The answer should be each line from the entries below that has the word "pixels" in it.

### RECORDED DATA ###

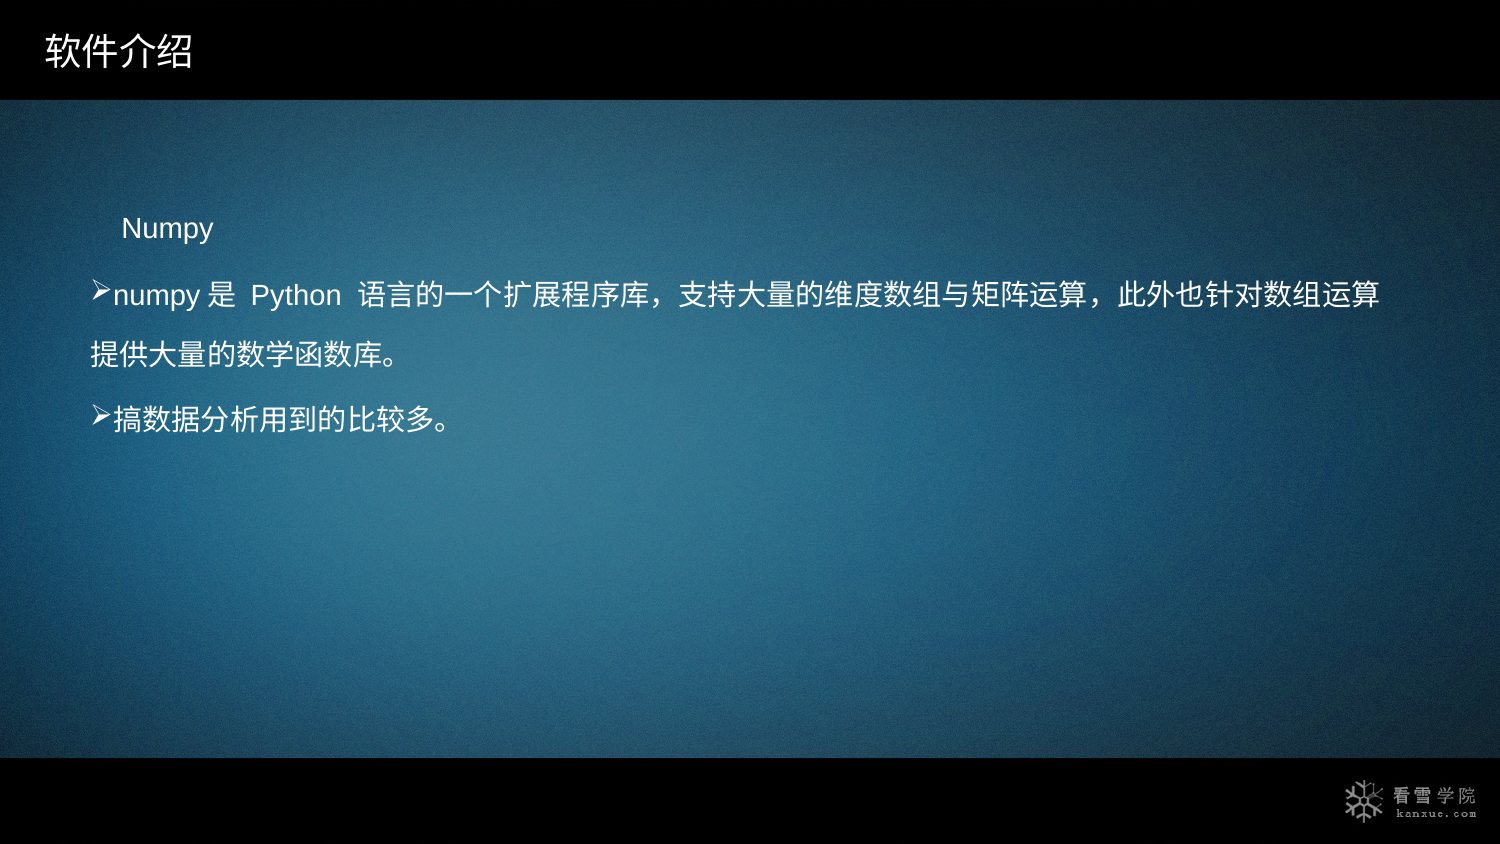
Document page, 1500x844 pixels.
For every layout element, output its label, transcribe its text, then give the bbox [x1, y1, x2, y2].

picture [0, 0, 1500, 844]
text_box Numpy numpy是 Python 语言的一个扩展程序库，支持大量的维度数组与矩阵运算，此外也针对数组运算提供大量的数学函数库。 搞数据分析用到的比较多。 [74, 161, 1425, 706]
text_box 软件介绍 [29, 20, 1471, 80]
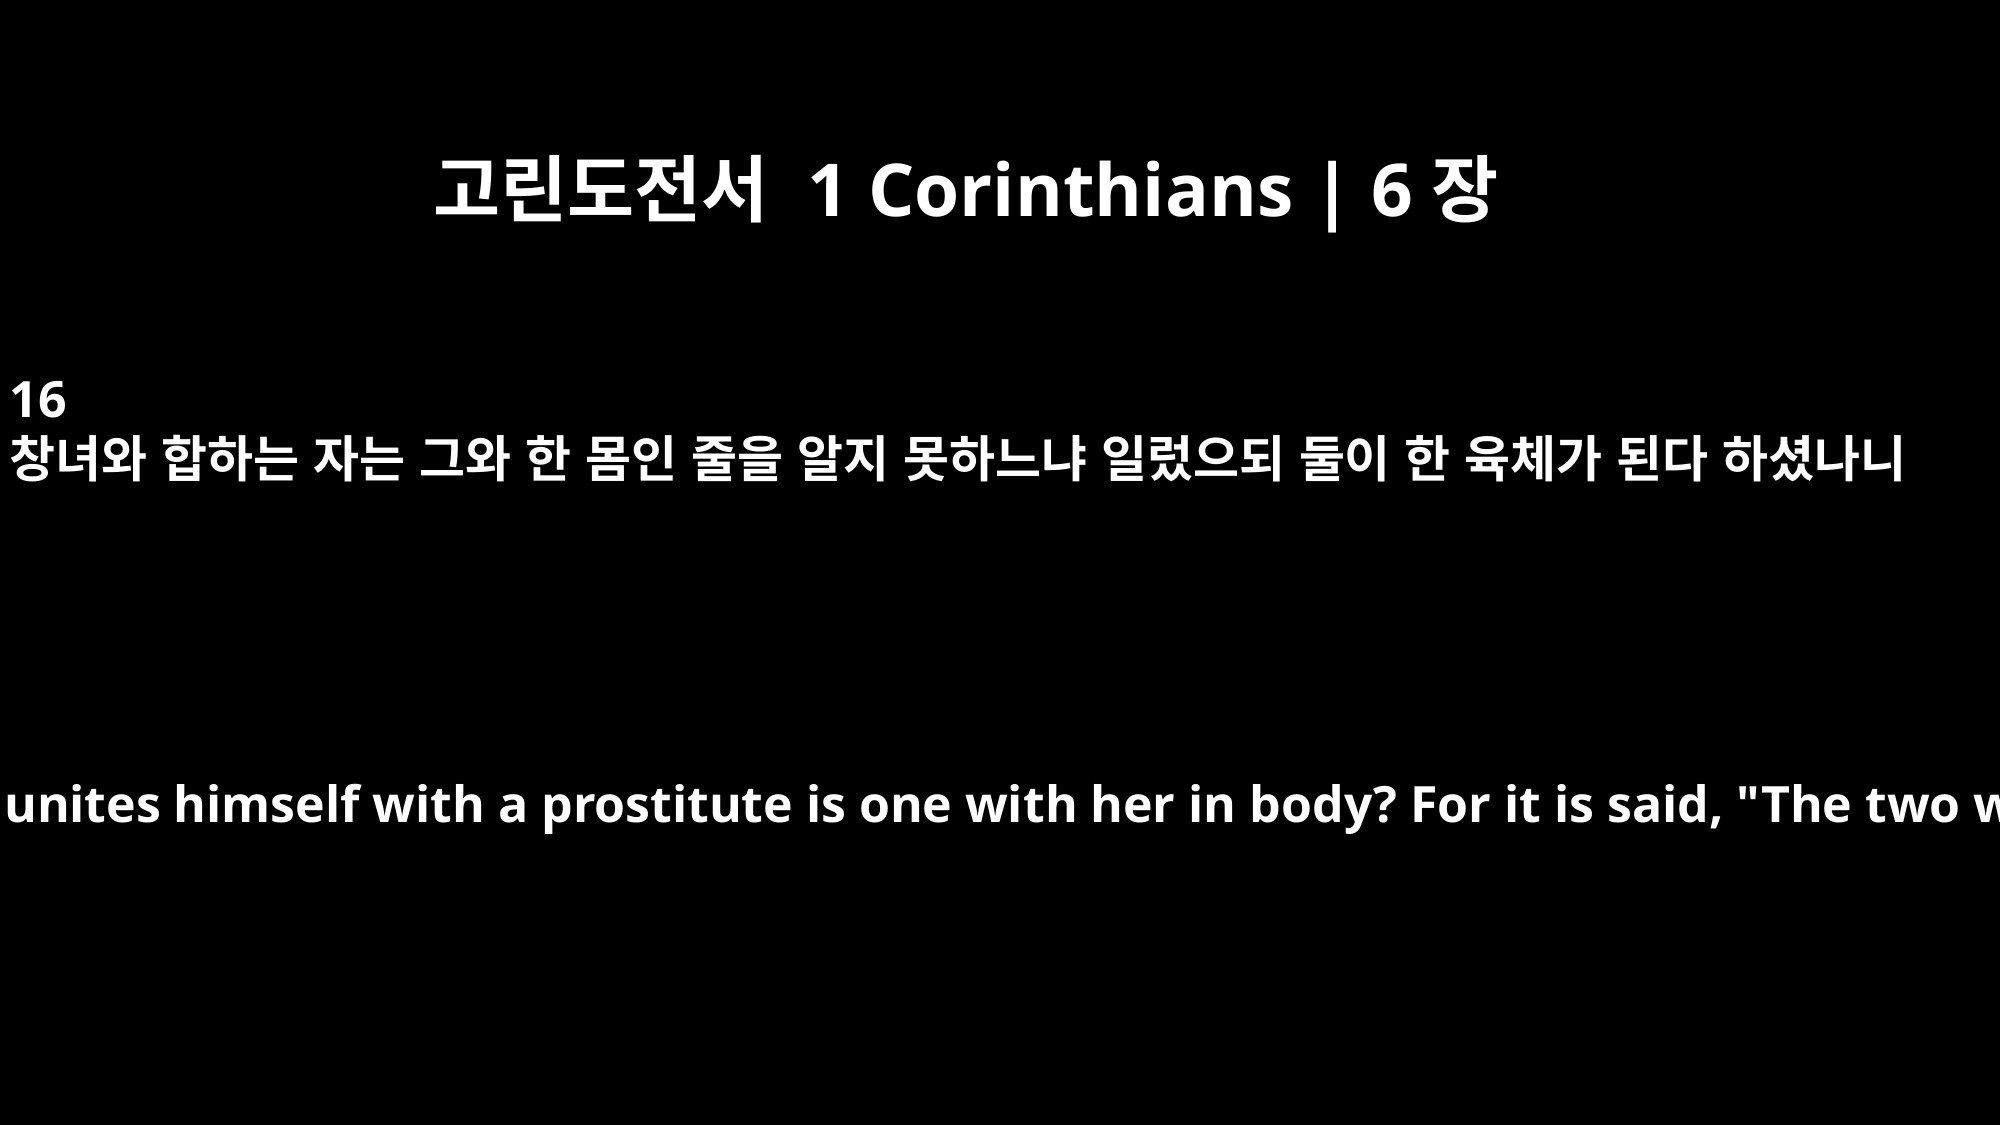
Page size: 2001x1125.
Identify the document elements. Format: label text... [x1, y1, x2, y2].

text_box 16 창녀와 합하는 자는 그와 한 몸인 줄을 알지 못하느냐 일렀으되 둘이 한 육체가 된다 하셨나니 [0, 359, 1923, 495]
text_box 고린도전서 1 Corinthians | 6장 [418, 136, 1514, 239]
text_box Do you not know that he who unites himself with a prostitute is one with her in body? For it is said, "The two will become one flesh." [0, 764, 2000, 840]
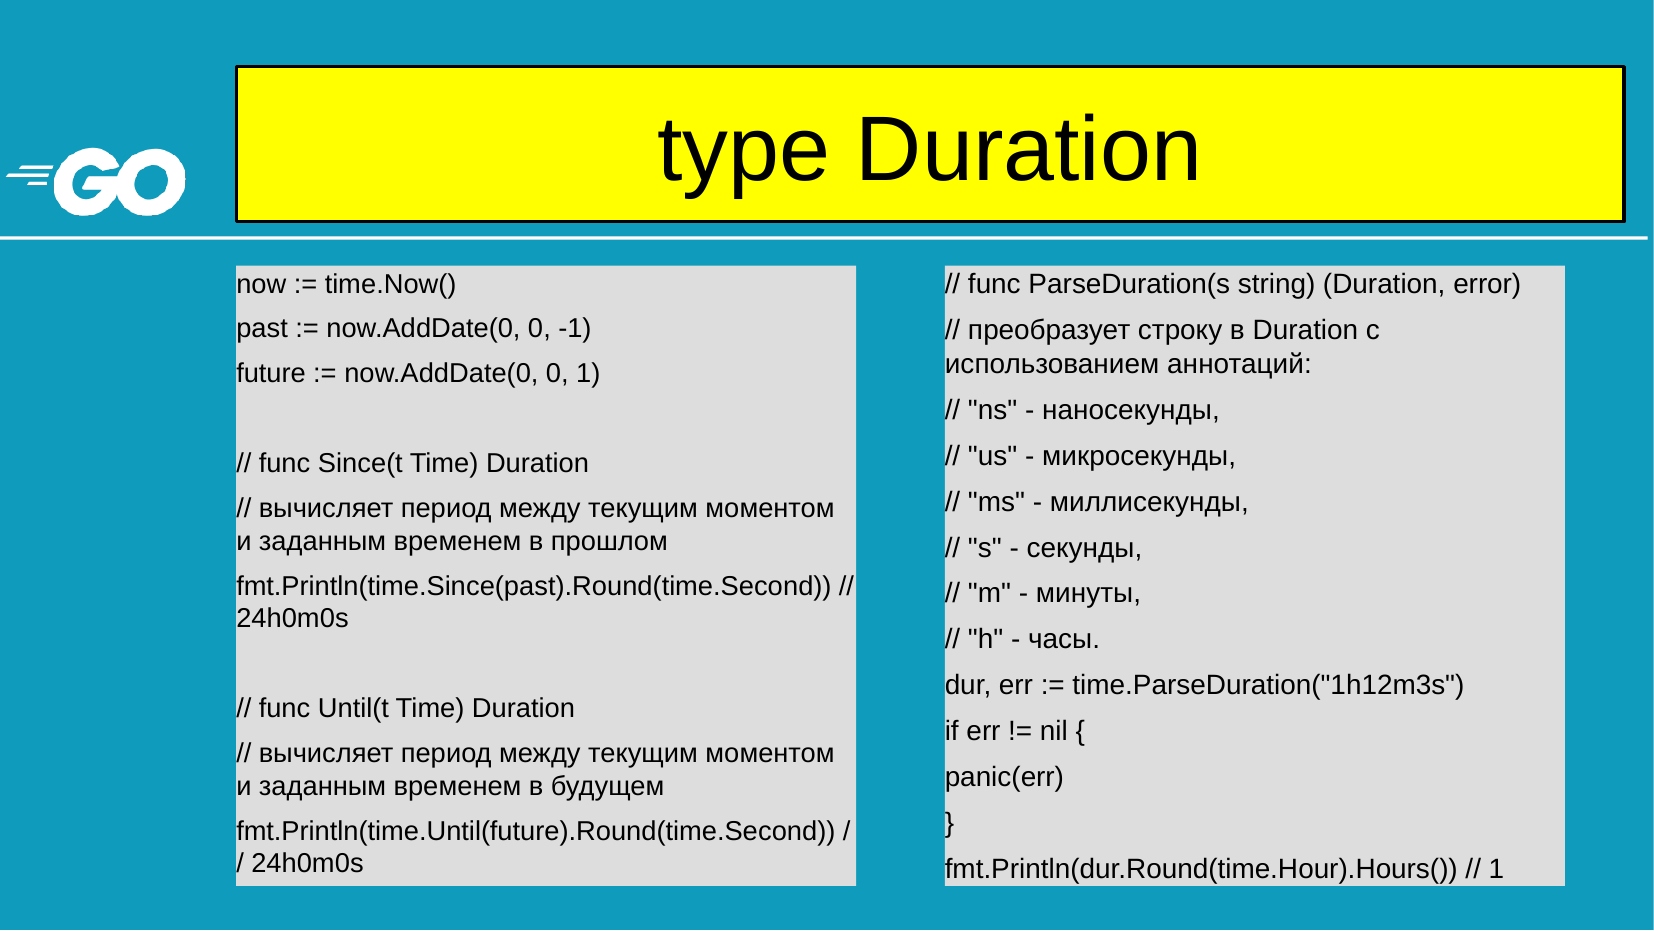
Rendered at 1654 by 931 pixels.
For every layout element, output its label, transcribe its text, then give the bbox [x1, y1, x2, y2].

###

EXPECTED OUTPUT:
Document page, 1500x844 pixels.
Rendered at 1654 by 931 pixels.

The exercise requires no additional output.